§ Your goal: Beginning with the line where "pinky tip: (732, 1022)" occurs, set down each line of the records through the final one, exactly and without additions.

§ Limb landmark coordinates:
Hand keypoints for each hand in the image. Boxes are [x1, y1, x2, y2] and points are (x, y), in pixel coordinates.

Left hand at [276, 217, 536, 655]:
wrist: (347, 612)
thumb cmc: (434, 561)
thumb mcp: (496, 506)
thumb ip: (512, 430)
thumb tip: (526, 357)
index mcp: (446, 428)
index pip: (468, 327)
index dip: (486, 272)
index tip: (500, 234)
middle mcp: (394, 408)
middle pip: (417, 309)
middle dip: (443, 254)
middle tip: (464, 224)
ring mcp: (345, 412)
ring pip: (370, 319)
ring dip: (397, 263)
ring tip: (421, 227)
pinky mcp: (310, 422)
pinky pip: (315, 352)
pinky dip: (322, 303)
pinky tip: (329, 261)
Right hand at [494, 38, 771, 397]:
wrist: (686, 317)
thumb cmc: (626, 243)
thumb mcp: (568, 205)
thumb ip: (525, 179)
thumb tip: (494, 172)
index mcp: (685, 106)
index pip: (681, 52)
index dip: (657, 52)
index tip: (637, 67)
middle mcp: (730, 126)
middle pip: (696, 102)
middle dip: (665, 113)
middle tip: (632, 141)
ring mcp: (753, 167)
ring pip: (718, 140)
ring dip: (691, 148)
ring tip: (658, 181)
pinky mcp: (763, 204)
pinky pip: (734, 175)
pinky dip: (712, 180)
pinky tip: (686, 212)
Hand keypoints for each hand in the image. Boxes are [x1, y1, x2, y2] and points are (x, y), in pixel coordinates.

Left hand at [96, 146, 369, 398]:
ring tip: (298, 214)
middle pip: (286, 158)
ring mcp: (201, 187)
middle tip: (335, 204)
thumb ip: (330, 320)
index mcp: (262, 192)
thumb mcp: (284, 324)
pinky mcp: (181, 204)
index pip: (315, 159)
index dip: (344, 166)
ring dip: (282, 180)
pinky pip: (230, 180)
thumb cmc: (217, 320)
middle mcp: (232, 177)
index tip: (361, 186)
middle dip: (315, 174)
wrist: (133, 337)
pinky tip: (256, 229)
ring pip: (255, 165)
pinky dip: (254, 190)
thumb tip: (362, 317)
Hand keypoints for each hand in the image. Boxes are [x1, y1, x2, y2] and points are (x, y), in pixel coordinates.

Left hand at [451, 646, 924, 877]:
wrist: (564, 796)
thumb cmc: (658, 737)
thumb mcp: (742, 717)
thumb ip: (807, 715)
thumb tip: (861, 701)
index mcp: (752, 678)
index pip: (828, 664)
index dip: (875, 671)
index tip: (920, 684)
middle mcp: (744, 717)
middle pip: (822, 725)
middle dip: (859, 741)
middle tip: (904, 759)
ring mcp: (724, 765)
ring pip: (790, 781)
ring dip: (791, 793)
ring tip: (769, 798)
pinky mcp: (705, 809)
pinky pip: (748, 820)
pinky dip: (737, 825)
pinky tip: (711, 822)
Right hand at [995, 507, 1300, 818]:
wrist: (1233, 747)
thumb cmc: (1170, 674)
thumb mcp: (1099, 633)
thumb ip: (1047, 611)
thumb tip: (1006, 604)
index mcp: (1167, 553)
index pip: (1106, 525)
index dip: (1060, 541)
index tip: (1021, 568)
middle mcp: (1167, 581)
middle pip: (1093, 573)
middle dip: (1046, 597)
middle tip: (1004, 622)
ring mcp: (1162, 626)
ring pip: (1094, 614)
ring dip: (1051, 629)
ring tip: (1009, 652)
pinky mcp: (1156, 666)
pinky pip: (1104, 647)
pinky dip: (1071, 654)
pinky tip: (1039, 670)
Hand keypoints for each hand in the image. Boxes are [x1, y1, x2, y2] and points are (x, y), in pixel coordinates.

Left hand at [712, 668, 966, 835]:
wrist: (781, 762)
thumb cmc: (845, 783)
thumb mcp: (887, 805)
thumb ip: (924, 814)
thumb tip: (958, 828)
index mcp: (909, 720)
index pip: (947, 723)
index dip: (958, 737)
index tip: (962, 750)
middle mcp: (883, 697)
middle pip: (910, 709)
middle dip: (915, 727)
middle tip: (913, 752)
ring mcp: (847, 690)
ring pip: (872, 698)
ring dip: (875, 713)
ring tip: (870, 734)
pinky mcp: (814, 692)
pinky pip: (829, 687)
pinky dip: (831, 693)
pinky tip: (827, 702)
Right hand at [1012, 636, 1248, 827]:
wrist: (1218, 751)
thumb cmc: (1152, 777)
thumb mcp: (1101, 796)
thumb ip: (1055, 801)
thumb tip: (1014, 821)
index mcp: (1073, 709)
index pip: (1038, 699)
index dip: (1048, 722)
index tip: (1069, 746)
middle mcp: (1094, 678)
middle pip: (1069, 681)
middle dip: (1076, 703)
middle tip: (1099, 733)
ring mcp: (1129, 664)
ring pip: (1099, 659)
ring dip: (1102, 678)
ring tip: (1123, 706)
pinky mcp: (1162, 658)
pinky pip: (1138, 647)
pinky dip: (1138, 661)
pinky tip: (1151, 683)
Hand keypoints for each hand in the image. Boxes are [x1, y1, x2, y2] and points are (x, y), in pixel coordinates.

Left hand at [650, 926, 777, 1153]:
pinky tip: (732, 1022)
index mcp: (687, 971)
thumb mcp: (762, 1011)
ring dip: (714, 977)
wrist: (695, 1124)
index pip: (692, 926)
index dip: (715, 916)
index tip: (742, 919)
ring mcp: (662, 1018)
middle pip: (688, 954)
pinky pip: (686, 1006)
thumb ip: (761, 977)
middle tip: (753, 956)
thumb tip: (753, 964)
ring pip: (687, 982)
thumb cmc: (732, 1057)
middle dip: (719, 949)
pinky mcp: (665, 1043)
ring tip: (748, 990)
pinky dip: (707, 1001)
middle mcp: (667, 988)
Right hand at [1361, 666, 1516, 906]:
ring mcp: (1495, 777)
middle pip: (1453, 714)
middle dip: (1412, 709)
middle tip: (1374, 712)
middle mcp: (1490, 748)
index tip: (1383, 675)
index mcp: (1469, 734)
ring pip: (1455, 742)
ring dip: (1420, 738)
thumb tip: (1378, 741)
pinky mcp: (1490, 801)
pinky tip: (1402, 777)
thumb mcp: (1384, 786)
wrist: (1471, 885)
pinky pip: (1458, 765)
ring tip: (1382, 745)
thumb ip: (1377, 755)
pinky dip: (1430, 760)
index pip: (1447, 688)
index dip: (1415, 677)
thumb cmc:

§ Task solution:
pinky tip: (732, 1022)
index mcp: (687, 971)
thumb mcp: (762, 1011)
ring dip: (714, 977)
wrist: (695, 1124)
index pip: (692, 926)
index dip: (715, 916)
index tip: (742, 919)
ring mcp: (662, 1018)
middle pip: (688, 954)
pinky pip: (686, 1006)
thumb ip: (761, 977)
middle tip: (753, 956)
thumb tip: (753, 964)
ring pip: (687, 982)
thumb cmc: (732, 1057)
middle dip: (719, 949)
pinky mcp: (665, 1043)
ring tip: (748, 990)
pinky dip: (707, 1001)
middle mcp: (667, 988)
Right hand at [1361, 666, 1516, 906]:
ring mcp: (1495, 777)
middle pip: (1453, 714)
middle dip: (1412, 709)
middle tip: (1374, 712)
middle mcp: (1490, 748)
index tip: (1383, 675)
index mcp: (1469, 734)
ring pip: (1455, 742)
ring dip: (1420, 738)
thumb tip: (1378, 741)
pinky mcp: (1490, 801)
pinky tip: (1402, 777)
thumb mcp: (1384, 786)
wrist: (1471, 885)
pinky pip: (1458, 765)
ring tip: (1382, 745)
thumb ip: (1377, 755)
pinky dip: (1430, 760)
index pip: (1447, 688)
index dip: (1415, 677)
thumb cmc:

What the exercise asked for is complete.